Woody Allen's "Midnight In Paris" Reviewed (More Or Less)

Late me naysay at least a little on "Midnight In Paris", Woody Allen's fantasy in which he returns (in the guise of Owen Wilson) to the 1920s through some hocus pocus and hangs with Scott and Zelda, Ernest, Luis Bunuel, Picasso  and Gertrude Stein to learn a lesson in nostalgia's limitations.

For our purposes, it is a pity all we get to see of a Cole Porter is him sitting at a piano playing "Let's Fall In Love". And he is still more thoroughly realized drawn then the rest of the luminous stars of a bygone age. The Ernest Hemingway, asking a woman if she has having looked a wild tiger in the ear, is particularly preposterous. Simply insulting, and reminiscent of "Back To The Future" where Michael J. Fox gives Chuck Berry the idea for "Johnny B. Goode". Allen has Gil (ergo Wilson ergo Allen) give Luis Bunuel the idea for "The Discrete Charm Of The Bourgeois".

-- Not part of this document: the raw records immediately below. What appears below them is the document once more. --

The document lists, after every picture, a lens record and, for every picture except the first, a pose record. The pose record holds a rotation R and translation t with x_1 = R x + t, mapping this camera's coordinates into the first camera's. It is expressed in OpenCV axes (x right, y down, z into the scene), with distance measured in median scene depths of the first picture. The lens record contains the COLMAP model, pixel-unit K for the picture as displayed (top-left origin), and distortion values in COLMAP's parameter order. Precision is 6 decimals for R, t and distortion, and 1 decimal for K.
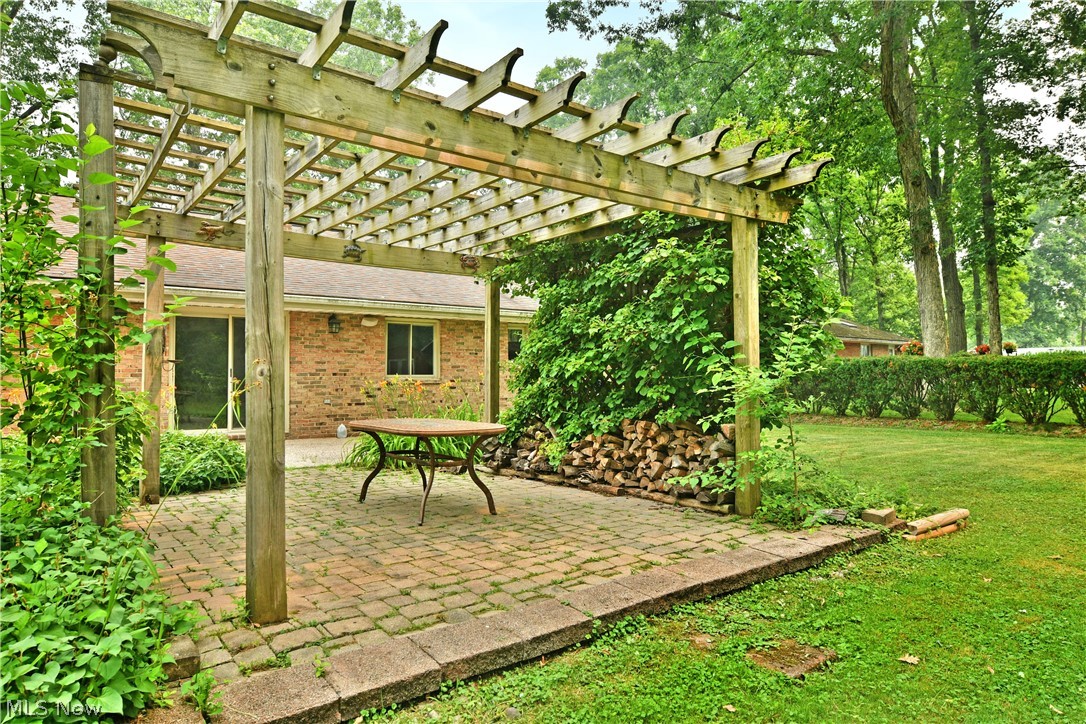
lens RADIAL K [[644.1, 0, 543.0], [0, 644.1, 362.0], [0, 0, 1]] dist [0.024121, 0.000107]
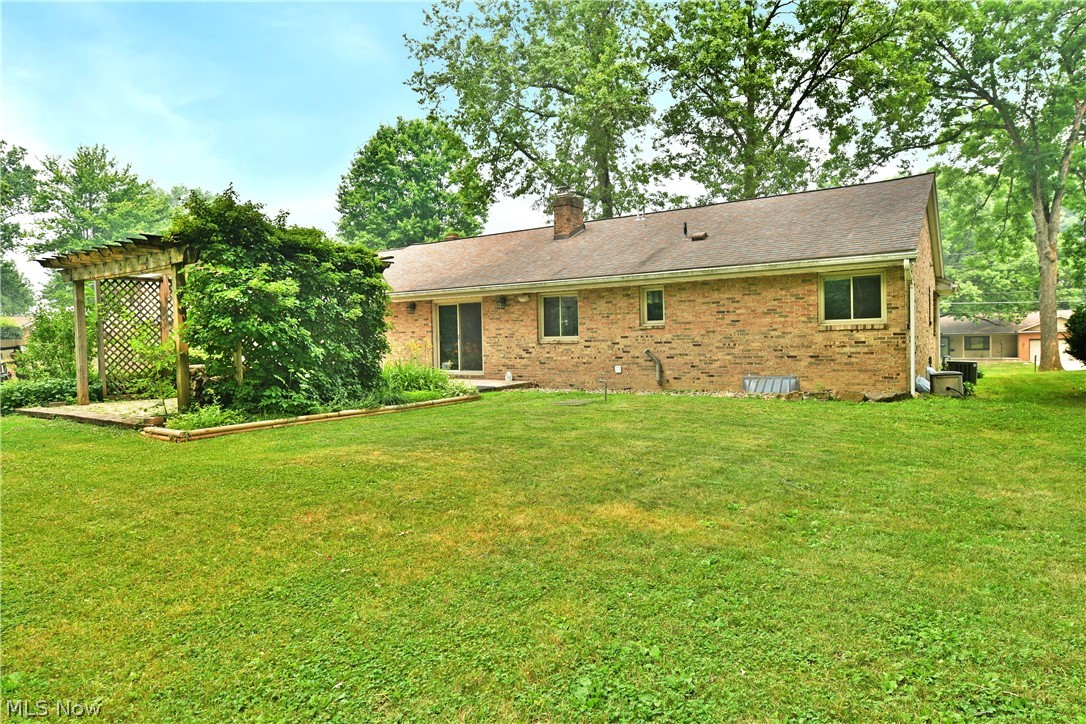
lens RADIAL K [[644.1, 0, 543.0], [0, 644.1, 362.0], [0, 0, 1]] dist [0.024121, 0.000107]
pose [[0.352735, 0.029130, -0.935270, 1.033949], [0.037087, 0.998295, 0.045081, 0.012471], [0.934988, -0.050588, 0.351053, 0.550104]]
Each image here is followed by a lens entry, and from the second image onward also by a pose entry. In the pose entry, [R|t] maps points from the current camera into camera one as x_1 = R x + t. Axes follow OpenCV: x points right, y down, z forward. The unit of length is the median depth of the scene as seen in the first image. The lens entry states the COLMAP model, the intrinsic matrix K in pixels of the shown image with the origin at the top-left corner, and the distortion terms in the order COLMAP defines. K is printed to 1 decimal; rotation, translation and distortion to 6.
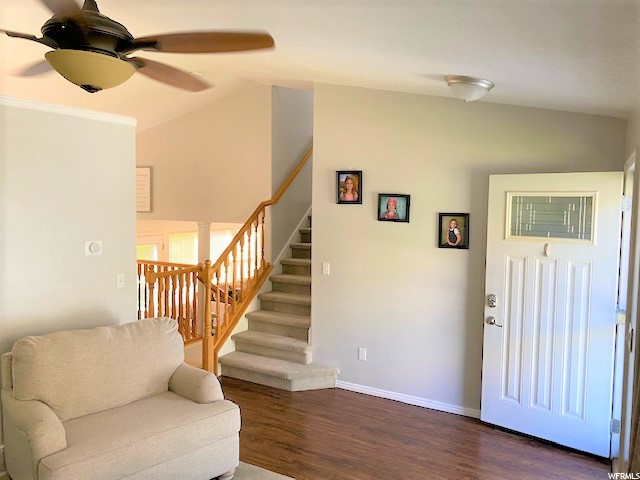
lens RADIAL K [[488.1, 0, 320.6], [0, 488.1, 230.7], [0, 0, 1]] dist [0.028556, -0.032812]
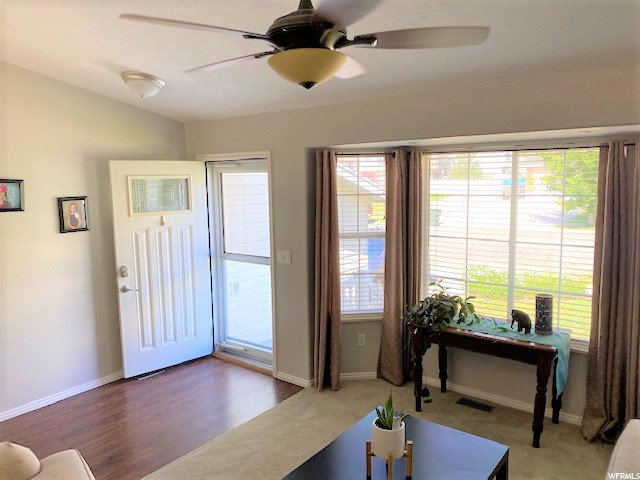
lens RADIAL K [[488.1, 0, 308.4], [0, 488.1, 239.7], [0, 0, 1]] dist [0.028556, -0.032812]
pose [[0.176564, -0.142381, 0.973937, -0.628398], [0.079334, 0.988322, 0.130102, -0.041864], [-0.981087, 0.054295, 0.185798, 0.341168]]
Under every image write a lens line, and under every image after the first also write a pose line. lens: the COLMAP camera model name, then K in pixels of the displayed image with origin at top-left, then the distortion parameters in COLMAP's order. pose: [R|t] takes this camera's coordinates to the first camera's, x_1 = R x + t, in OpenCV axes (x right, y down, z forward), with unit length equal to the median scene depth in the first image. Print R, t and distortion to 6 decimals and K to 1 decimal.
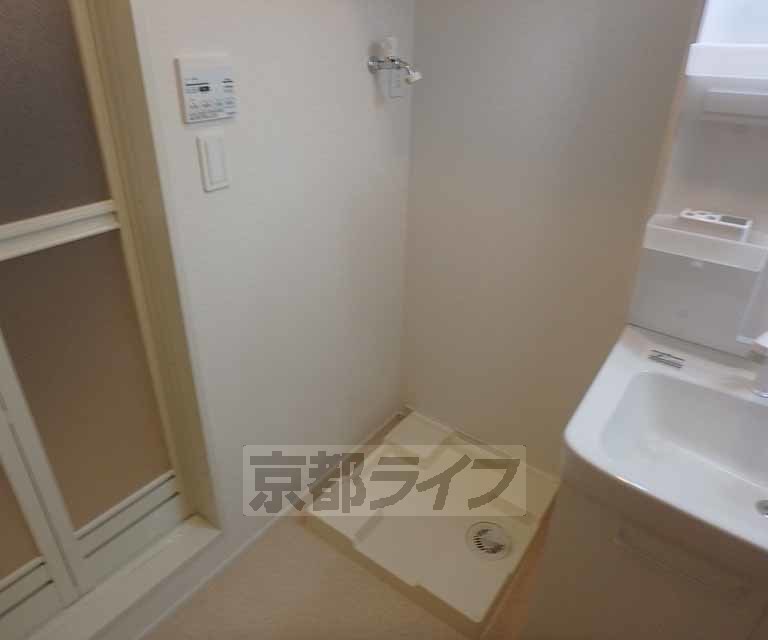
lens RADIAL K [[529.8, 0, 389.2], [0, 529.8, 303.9], [0, 0, 1]] dist [-0.019037, -0.005210]
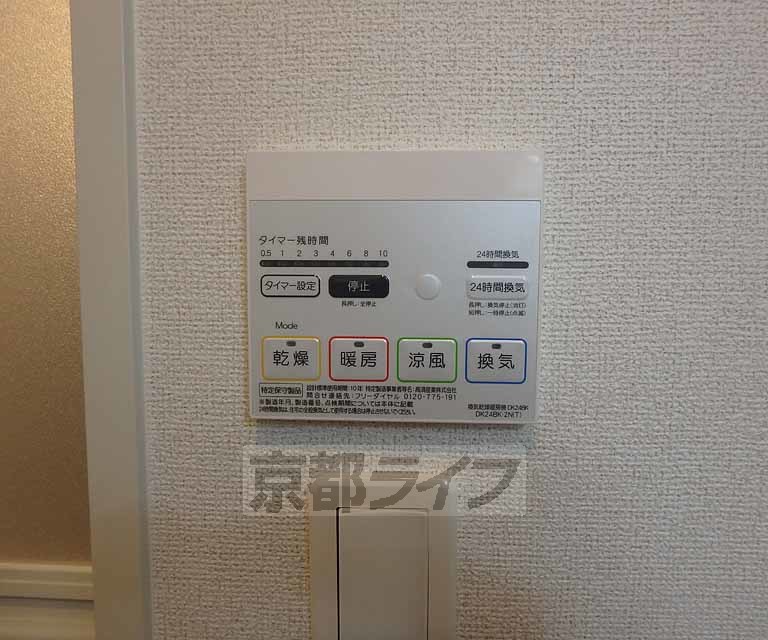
lens RADIAL K [[529.8, 0, 384.1], [0, 529.8, 319.6], [0, 0, 1]] dist [-0.019037, -0.005210]
pose [[0.558316, 0.066777, -0.826937, -0.165393], [-0.382129, 0.905425, -0.184884, -0.357795], [0.736384, 0.419221, 0.531030, 0.892919]]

Gil  is a successful Hollywood screenwriter, engaged to a bitch on wheels, who is back in Paris with his fiance and rich in-laws. On a tipsy walk at Midnight, a call offers him a ride and he is back in the 1920s. Everybody acts exactly as you would imagine they would: it's like if you went back to 1965 and Lennon acted as though he just stepped out of "Help" than as he really was.

Anyway, blah blah blah, there's no place like Paris in the 21st Century. next.

I am a huge Woody Allen fan and I have no problems with the movie at all. But I don't have much for it either. For a fantasy to resonate it needs to be your fantasy.

Incidentally, along with Gershwin, Irving Berlin and just about nobody else, Cole Porter was the greatest songwriter of his generation and if I dropped in at a party where Cole Porter was entertaining, I would have spoken to him. At length if he would have let me.